SOURCE INFORMATION.
%%

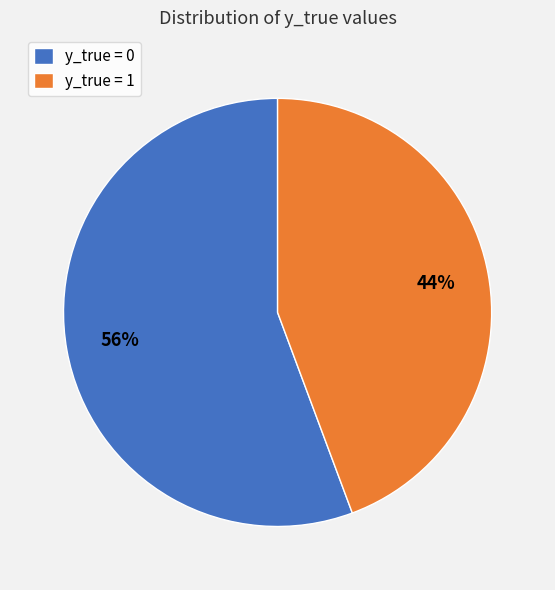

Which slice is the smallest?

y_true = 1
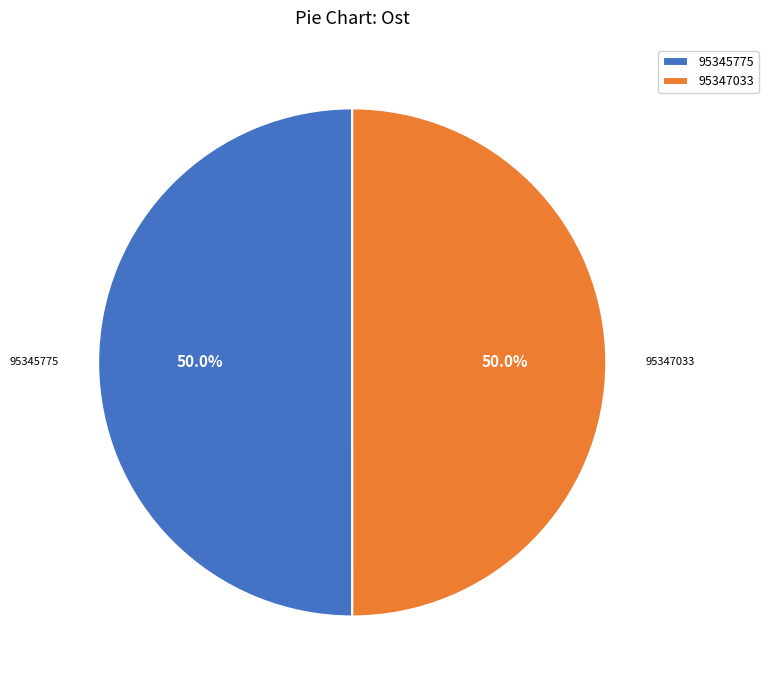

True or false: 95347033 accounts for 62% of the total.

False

%%
%%

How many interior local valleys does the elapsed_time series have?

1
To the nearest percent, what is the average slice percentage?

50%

%%

EXERCISE DIRECTIONS. Report how many lines in the items above contain the string "slice". Give only the number.

SOLUTION BELOW. 2